3) Comparing the results with the phases of data handling in XR in detail to ensure that each phase supports each affordance (level of design, focusing on XR as a medium for instructions)—for example, how the privacy and security issues are related to accessing data at every phase of the XR data handling; and
4) Testing that the users recognize the affordances present in the design (level of possibilities), and that the affordances can be actualized in real situations (level of actualizing)—for example, do the users understand phase by phase instructions in a maintenance task, and can they perform the task with the instructions.
The levels of possibilities and actualizing require empirical research because these levels are contingent on the users and real use situations. Because this study serves as an introduction to the TIER model. This article focuses on the first two levels of the model—rules and design. Still, the levels of possibilities and actualizing, defined earlier are important.

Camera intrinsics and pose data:
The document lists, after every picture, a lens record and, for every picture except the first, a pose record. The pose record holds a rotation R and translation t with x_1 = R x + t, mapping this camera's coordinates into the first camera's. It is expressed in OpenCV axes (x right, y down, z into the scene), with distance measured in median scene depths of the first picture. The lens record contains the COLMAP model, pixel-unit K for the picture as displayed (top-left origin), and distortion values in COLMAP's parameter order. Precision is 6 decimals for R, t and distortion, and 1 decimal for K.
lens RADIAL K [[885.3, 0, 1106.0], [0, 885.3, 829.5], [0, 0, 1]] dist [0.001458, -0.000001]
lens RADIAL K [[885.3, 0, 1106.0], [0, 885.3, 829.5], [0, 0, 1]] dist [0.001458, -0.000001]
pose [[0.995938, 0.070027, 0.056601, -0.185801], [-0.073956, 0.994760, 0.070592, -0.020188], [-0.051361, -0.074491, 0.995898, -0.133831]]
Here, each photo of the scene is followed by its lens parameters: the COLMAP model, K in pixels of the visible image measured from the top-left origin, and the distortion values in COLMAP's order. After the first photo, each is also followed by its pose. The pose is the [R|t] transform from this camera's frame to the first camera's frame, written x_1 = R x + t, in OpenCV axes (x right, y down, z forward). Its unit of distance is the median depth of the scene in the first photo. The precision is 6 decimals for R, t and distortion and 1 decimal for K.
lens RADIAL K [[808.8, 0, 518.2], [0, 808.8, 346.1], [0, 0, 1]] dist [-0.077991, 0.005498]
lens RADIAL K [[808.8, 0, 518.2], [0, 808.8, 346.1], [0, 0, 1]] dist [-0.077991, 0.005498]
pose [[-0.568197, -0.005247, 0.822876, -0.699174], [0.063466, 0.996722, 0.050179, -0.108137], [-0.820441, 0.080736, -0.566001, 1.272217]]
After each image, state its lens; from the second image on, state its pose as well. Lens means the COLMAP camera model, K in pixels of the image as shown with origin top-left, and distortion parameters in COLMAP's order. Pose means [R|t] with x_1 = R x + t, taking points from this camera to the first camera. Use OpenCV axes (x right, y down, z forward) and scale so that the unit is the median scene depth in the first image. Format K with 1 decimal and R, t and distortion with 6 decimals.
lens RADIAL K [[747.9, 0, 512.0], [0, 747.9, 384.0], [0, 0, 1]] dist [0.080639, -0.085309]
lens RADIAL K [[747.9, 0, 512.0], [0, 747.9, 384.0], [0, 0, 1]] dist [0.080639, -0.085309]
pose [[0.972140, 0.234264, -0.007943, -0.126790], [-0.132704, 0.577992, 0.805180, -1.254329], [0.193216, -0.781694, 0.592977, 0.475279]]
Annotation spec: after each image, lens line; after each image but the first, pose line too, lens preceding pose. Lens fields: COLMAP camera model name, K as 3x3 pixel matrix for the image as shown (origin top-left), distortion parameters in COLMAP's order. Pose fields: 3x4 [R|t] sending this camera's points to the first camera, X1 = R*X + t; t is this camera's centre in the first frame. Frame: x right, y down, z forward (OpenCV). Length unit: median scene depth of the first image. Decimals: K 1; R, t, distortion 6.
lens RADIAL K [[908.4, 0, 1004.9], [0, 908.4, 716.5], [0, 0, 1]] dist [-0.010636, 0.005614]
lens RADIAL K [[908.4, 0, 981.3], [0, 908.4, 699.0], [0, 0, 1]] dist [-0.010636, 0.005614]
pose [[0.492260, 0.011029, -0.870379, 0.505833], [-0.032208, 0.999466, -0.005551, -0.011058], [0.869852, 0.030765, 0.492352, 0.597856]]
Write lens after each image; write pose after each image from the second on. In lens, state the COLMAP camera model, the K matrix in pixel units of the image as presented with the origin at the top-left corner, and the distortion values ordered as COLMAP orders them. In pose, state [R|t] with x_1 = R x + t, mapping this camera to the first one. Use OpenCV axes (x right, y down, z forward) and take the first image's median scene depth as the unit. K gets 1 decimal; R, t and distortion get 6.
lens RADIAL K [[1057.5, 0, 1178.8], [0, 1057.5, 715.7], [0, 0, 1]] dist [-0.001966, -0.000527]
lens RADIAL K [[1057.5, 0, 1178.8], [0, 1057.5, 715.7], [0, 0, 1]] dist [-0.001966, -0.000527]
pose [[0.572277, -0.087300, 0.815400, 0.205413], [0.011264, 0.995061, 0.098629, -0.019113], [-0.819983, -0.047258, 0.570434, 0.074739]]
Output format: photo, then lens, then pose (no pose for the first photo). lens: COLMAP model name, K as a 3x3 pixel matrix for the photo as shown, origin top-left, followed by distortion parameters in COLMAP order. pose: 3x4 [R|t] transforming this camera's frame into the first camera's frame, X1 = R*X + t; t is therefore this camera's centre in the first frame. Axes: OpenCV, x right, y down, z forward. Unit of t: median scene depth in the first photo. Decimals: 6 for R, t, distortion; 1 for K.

**DIRECTIONS**
#1 According to the excerpt on the TIER model, which two levels of the model does the article focus on?
#2 Name every level of the TIER model that the excerpt on the TIER model mentions.
#3 Do these statements agree with the excerpt on the TIER model? (a) The levels of possibilities and actualizing require empirical research. (b) The article concentrates on the levels of possibilities and actualizing. (c) Whether users understand phase by phase instructions in a maintenance task is offered as an example.

**WRITTEN ANSWERS**
#1 Rules and design.

#2 Rules, design, possibilities, actualizing

#3
(a) Yes: "The levels of possibilities and actualizing require empirical research because these levels are contingent on the users and real use situations."
(b) No: "This article focuses on the first two levels of the model—rules and design."
(c) Yes: "for example, do the users understand phase by phase instructions in a maintenance task"